*** Begin section ***

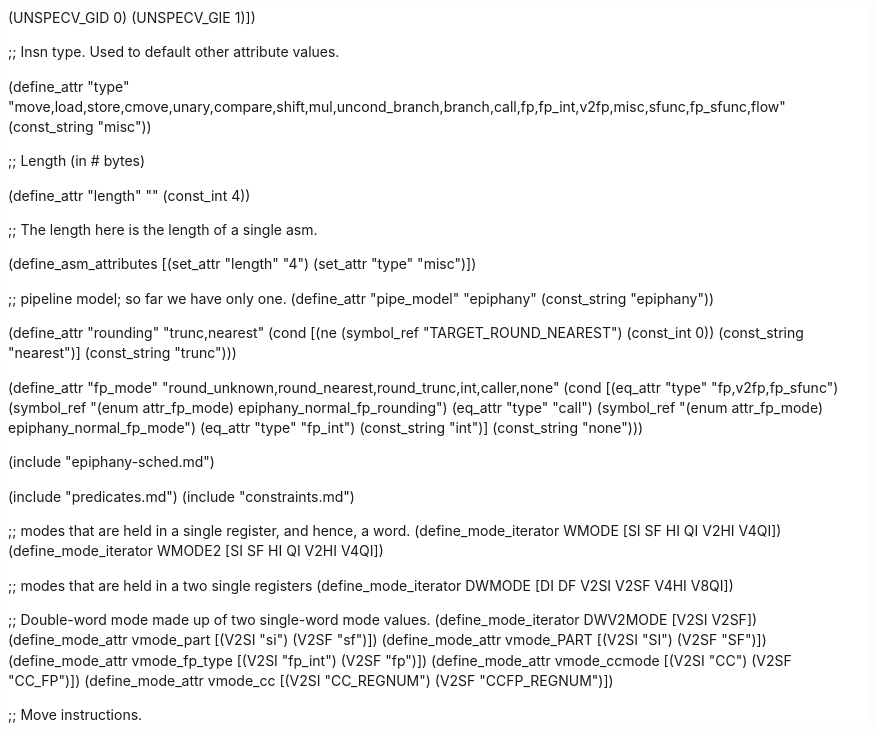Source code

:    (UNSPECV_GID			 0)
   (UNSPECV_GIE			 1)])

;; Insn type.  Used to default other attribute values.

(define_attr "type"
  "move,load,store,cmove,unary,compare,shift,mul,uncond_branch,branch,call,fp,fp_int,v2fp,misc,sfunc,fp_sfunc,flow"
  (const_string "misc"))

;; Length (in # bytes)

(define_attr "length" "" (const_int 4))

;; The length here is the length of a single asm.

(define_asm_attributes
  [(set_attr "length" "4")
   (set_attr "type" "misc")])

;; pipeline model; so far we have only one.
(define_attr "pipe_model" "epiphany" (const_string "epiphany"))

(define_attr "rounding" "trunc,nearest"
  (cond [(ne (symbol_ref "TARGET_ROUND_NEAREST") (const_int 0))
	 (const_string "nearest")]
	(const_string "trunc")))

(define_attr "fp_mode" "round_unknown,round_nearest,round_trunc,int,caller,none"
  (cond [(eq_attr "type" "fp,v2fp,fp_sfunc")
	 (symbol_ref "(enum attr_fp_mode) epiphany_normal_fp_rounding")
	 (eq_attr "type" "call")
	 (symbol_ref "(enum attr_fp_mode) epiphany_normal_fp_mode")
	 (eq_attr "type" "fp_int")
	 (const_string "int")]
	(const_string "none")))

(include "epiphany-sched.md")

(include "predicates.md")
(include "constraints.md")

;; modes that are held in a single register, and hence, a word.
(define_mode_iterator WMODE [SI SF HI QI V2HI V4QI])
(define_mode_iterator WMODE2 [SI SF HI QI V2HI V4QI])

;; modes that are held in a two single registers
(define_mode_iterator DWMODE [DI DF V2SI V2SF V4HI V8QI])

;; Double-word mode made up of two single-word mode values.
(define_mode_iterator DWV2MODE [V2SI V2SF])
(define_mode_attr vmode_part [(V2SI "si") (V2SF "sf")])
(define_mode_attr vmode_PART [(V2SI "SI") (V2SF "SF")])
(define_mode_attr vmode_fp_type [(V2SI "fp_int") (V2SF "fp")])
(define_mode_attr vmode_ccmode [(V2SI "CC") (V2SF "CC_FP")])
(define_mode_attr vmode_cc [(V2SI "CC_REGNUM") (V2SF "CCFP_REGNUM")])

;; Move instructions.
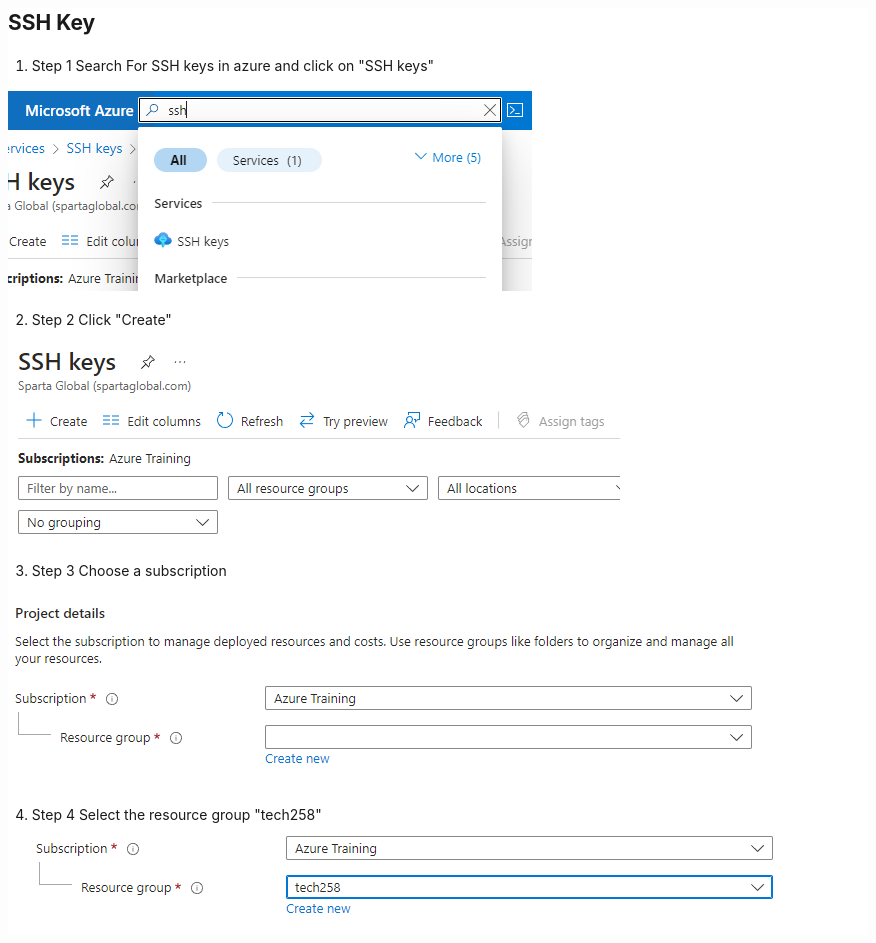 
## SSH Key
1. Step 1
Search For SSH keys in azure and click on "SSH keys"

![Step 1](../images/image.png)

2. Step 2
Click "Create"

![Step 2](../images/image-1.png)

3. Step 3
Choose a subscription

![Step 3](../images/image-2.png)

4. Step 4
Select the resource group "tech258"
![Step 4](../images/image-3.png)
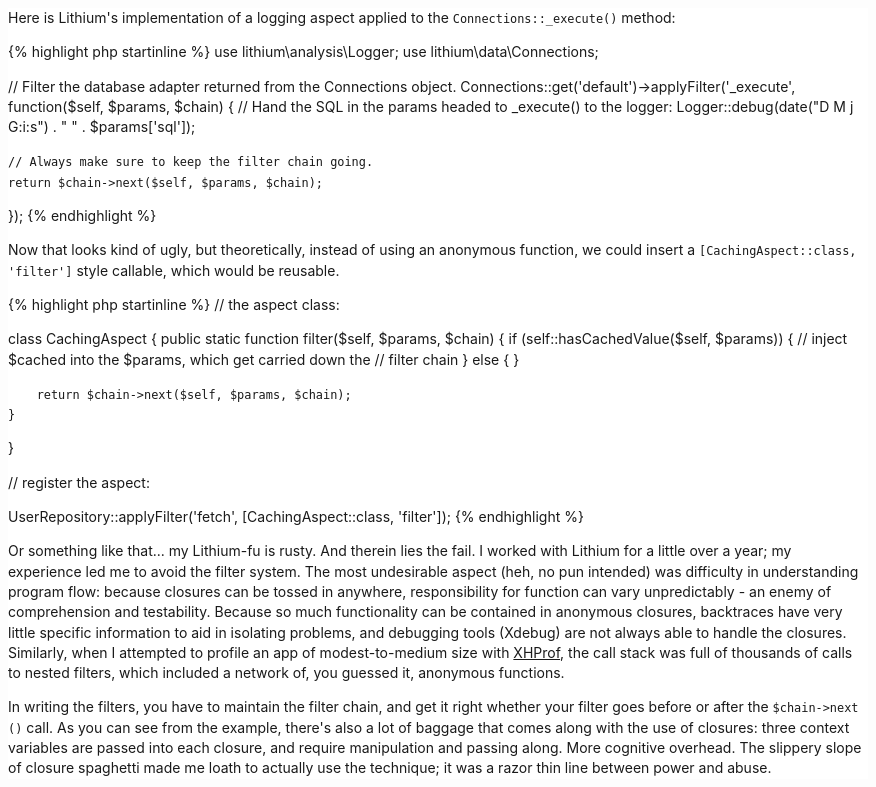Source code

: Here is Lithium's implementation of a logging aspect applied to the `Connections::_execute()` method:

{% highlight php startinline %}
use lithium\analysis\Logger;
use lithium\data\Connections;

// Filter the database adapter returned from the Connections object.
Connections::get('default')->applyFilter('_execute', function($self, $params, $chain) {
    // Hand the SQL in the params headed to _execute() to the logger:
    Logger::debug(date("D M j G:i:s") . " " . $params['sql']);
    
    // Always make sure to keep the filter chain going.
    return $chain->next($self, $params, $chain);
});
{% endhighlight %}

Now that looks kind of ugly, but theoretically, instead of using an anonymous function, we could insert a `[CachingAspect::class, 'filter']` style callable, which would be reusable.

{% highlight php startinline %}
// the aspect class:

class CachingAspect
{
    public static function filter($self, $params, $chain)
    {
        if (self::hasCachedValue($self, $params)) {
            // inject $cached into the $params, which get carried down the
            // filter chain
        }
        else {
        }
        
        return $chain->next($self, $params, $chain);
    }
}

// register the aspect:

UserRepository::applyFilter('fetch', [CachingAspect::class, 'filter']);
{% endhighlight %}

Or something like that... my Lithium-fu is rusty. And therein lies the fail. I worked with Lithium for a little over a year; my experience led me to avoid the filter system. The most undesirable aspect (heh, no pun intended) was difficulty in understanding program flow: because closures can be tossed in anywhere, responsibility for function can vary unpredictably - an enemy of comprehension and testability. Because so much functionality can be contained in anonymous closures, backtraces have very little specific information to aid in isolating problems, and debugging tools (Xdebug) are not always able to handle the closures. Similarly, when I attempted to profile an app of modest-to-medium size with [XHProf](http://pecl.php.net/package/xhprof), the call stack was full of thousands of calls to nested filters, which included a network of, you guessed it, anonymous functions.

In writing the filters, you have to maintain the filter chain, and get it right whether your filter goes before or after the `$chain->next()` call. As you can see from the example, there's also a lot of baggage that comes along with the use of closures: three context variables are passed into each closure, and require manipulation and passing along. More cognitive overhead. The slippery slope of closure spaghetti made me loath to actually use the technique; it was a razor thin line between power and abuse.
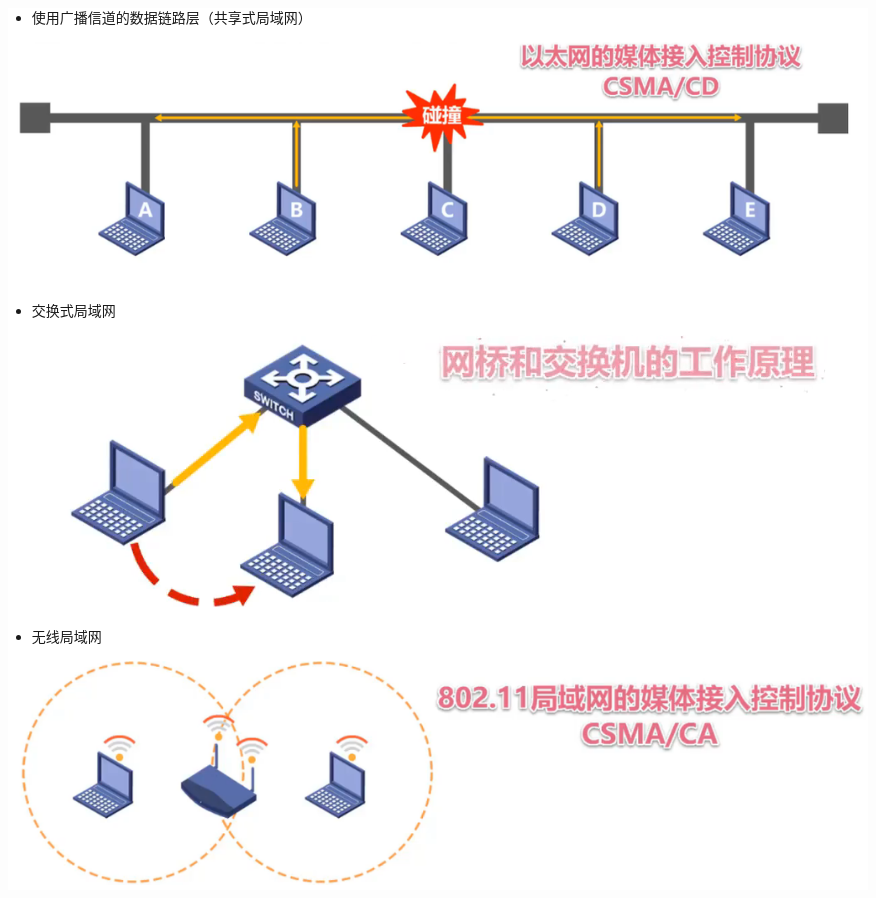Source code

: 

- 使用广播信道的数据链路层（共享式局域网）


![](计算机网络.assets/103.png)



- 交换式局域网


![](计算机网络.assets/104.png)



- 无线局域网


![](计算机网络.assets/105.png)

*** End section ***

WHAT IS NEEDED: Only the lines above from the one with "the Connections object." up to and including the one with "if (self::hasCachedValue($self, $params))" should be repeated, exactly as written.

WRITTEN ANSWER:
// Filter the database adapter returned from the Connections object.
Connections::get('default')->applyFilter('_execute', function($self, $params, $chain) {
    // Hand the SQL in the params headed to _execute() to the logger:
    Logger::debug(date("D M j G:i:s") . " " . $params['sql']);
    
    // Always make sure to keep the filter chain going.
    return $chain->next($self, $params, $chain);
});
{% endhighlight %}

Now that looks kind of ugly, but theoretically, instead of using an anonymous function, we could insert a `[CachingAspect::class, 'filter']` style callable, which would be reusable.

{% highlight php startinline %}
// the aspect class:

class CachingAspect
{
    public static function filter($self, $params, $chain)
    {
        if (self::hasCachedValue($self, $params)) {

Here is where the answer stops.